= Beginning of Section =

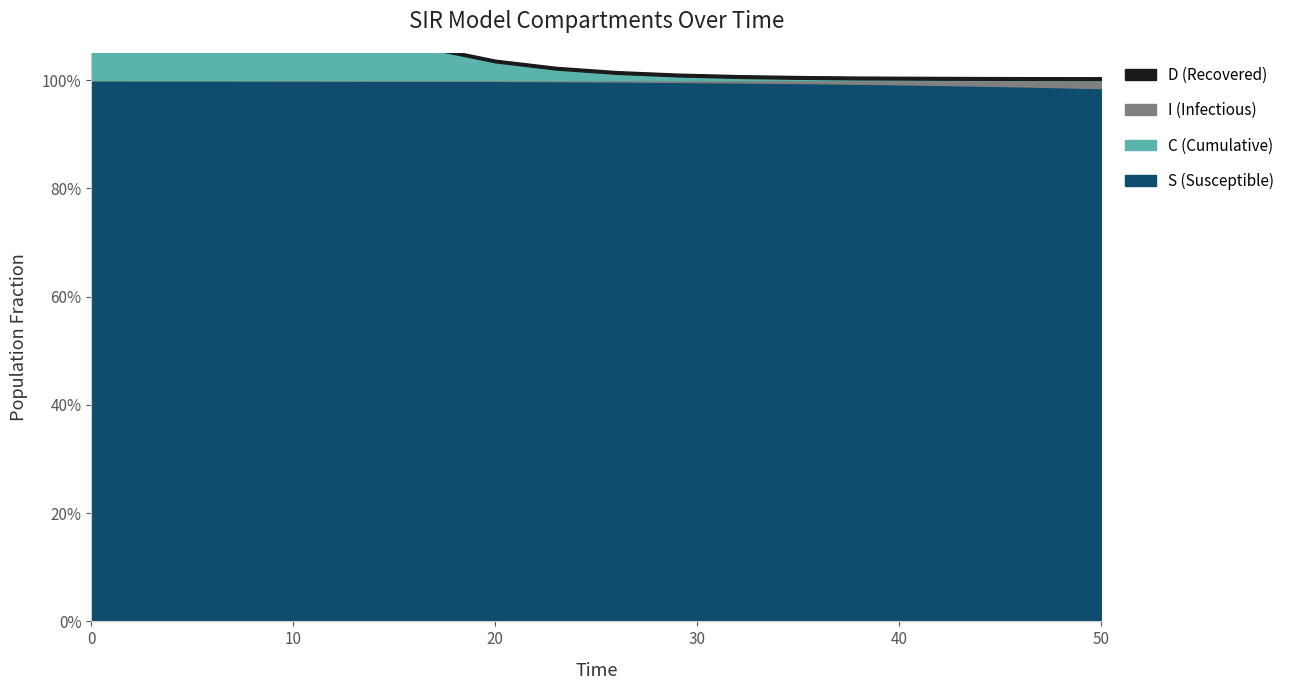

The S series shows 0.5 at 40. True or false?

False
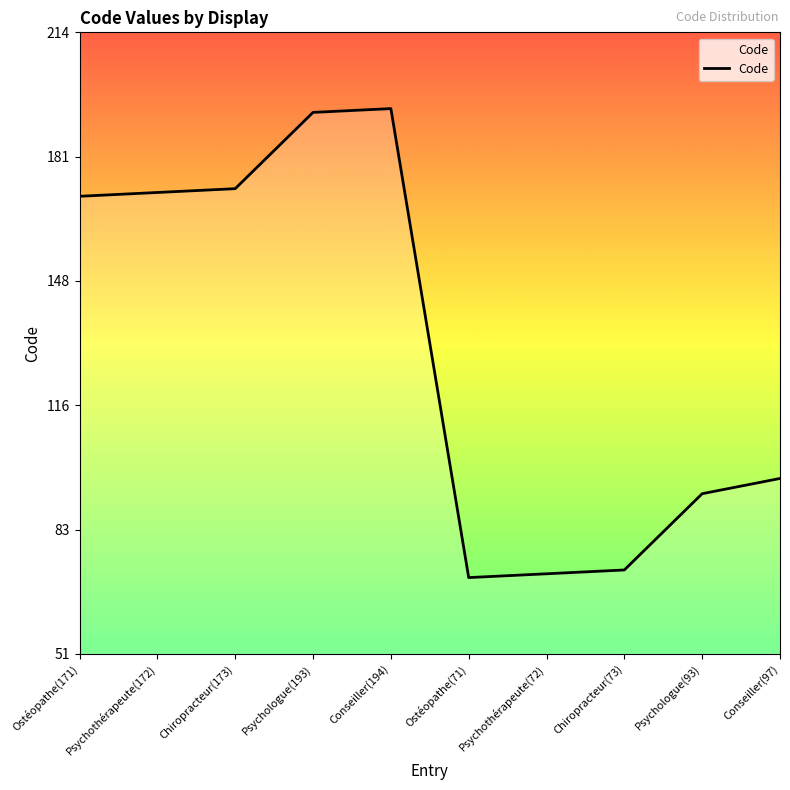

Does the chart have visible grid lines?

No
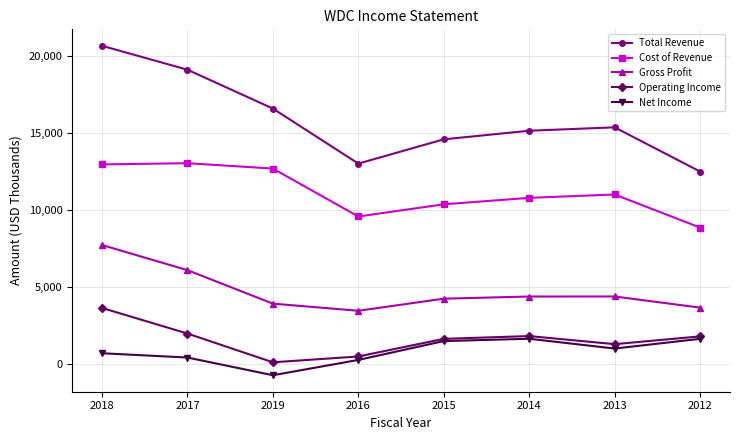

What position from the right is 2019?

6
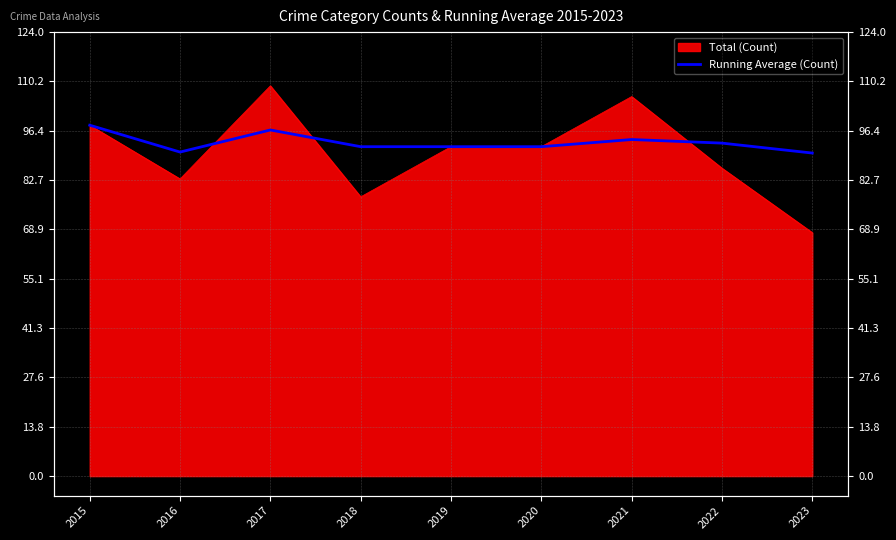

What is the difference between the maximum and minimum values?

7.8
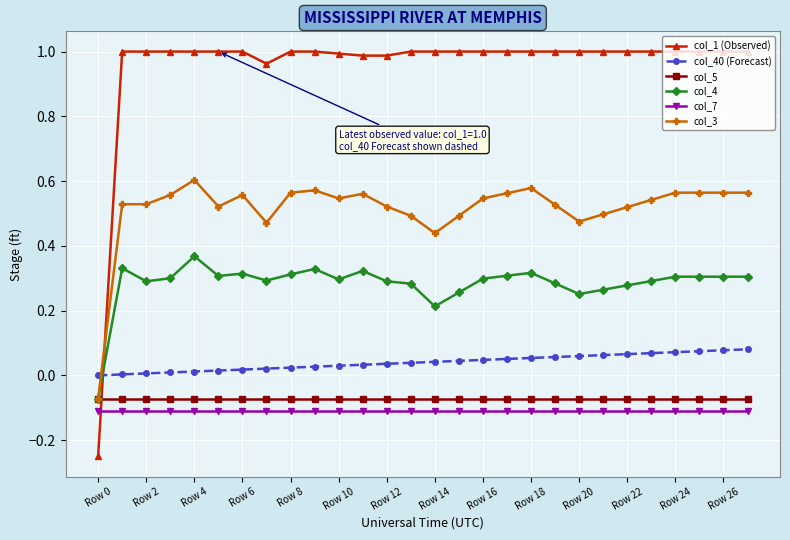

Which series has the widest spread of values?

col_1 (Observed)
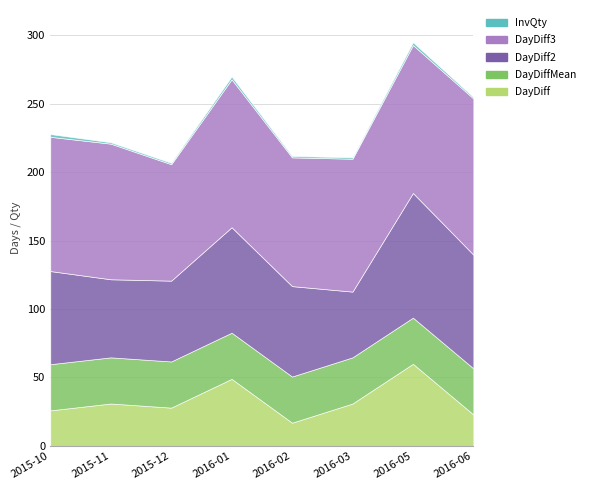

How many lines are shown in the chart?

5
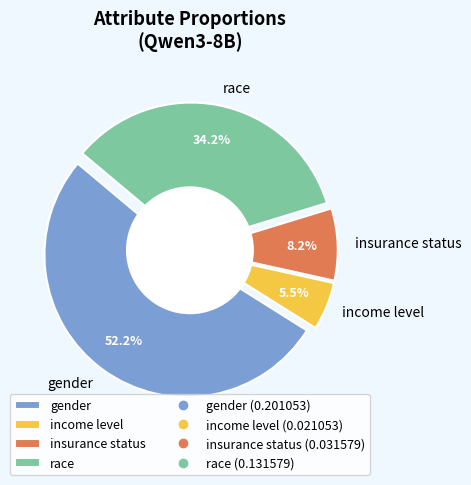

The race slice represents 46% of the pie. True or false?

False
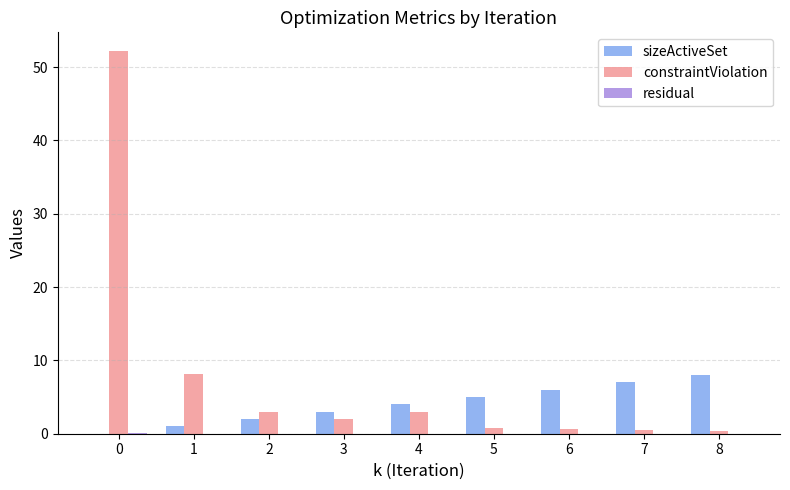

What is the total value across all series at 6?

6.7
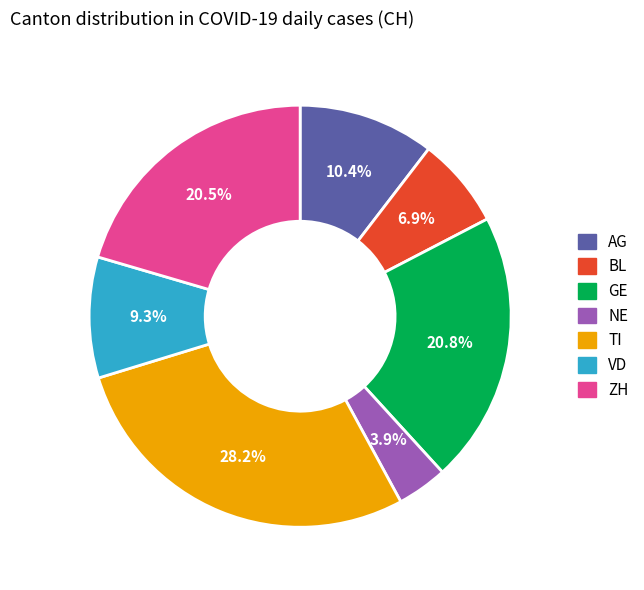

What portion of the pie excludes VD?

90.7%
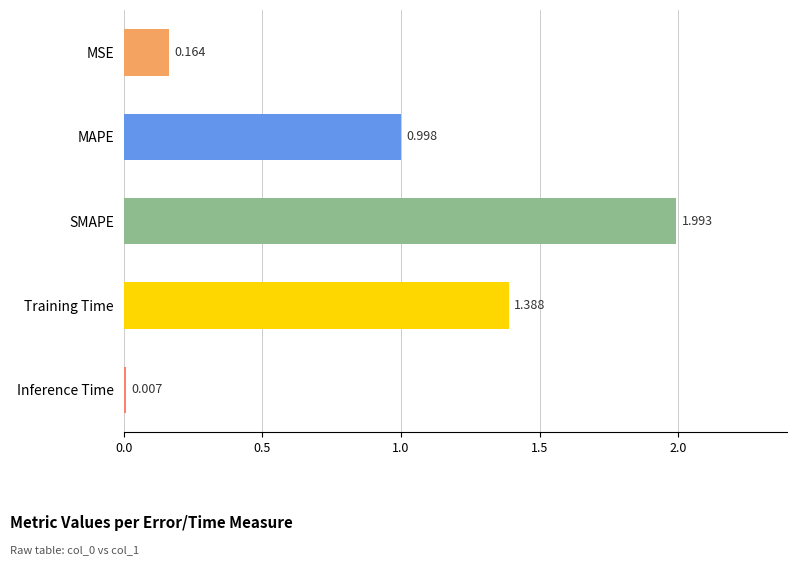

Which has a higher value, MSE or MAPE?

MAPE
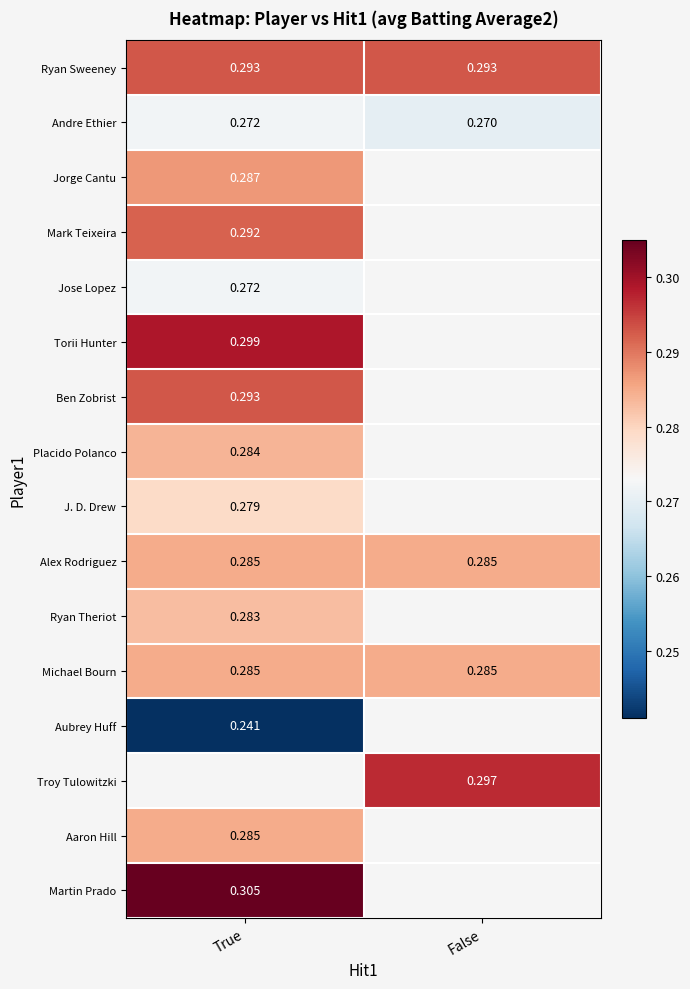

Is the value of Michael Bourn at True greater than the value of J. D. Drew at True?

Yes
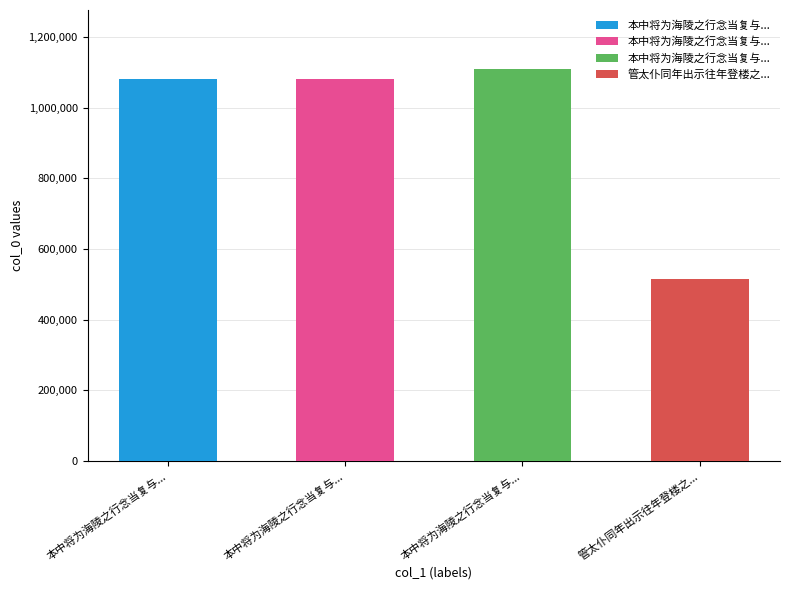

Reading left to right, list all the values displayed in this chart.

本中将为海陵之行念当复与子之作别意殊愦愦偶得两诗上呈并告送与壮舆叔用也 其一=1079746	本中将为海陵之行念当复与子之作别意殊愦愦偶得两诗上呈并告送与壮舆叔用也 其二=1079747	本中将为海陵之行念当复与子之作别意殊愦愦偶得两诗上呈并告送与壮舆叔用也=1110036	管太仆同年出示往年登楼之作别后次韵奉寄=515461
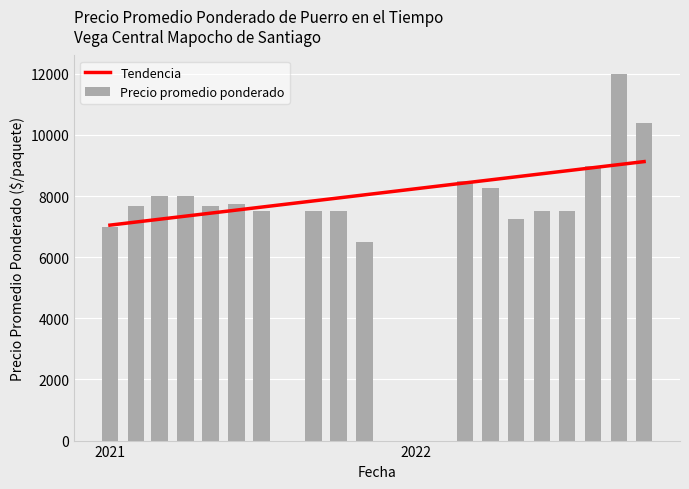

What is the average value of the Precio promedio ponderado series?

8081.3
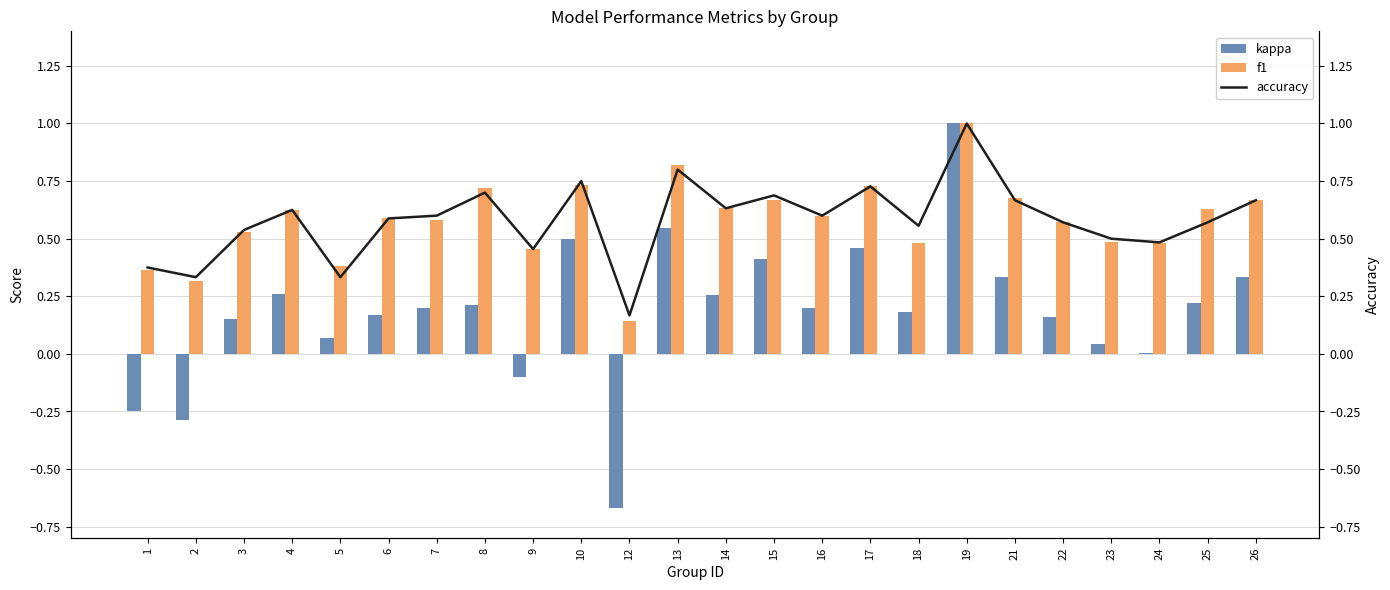

At 15, list the series in order from largest to smallest.

accuracy, f1, kappa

= End of Section =

Job item | Pull every line of text from the records above, word for word, and leave out the picture lines.

Result of this exercise |
The S series shows 0.5 at 40. True or false?

False

Does the chart have visible grid lines?

No

What position from the right is 2019?

6

What is the difference between the maximum and minimum values?

7.8

Which series has the widest spread of values?

col_1 (Observed)

How many lines are shown in the chart?

5

The race slice represents 46% of the pie. True or false?

False

What is the total value across all series at 6?

6.7

What portion of the pie excludes VD?

90.7%

Which has a higher value, MSE or MAPE?

MAPE

Is the value of Michael Bourn at True greater than the value of J. D. Drew at True?

Yes

Reading left to right, list all the values displayed in this chart.

本中将为海陵之行念当复与子之作别意殊愦愦偶得两诗上呈并告送与壮舆叔用也 其一=1079746	本中将为海陵之行念当复与子之作别意殊愦愦偶得两诗上呈并告送与壮舆叔用也 其二=1079747	本中将为海陵之行念当复与子之作别意殊愦愦偶得两诗上呈并告送与壮舆叔用也=1110036	管太仆同年出示往年登楼之作别后次韵奉寄=515461

What is the average value of the Precio promedio ponderado series?

8081.3

At 15, list the series in order from largest to smallest.

accuracy, f1, kappa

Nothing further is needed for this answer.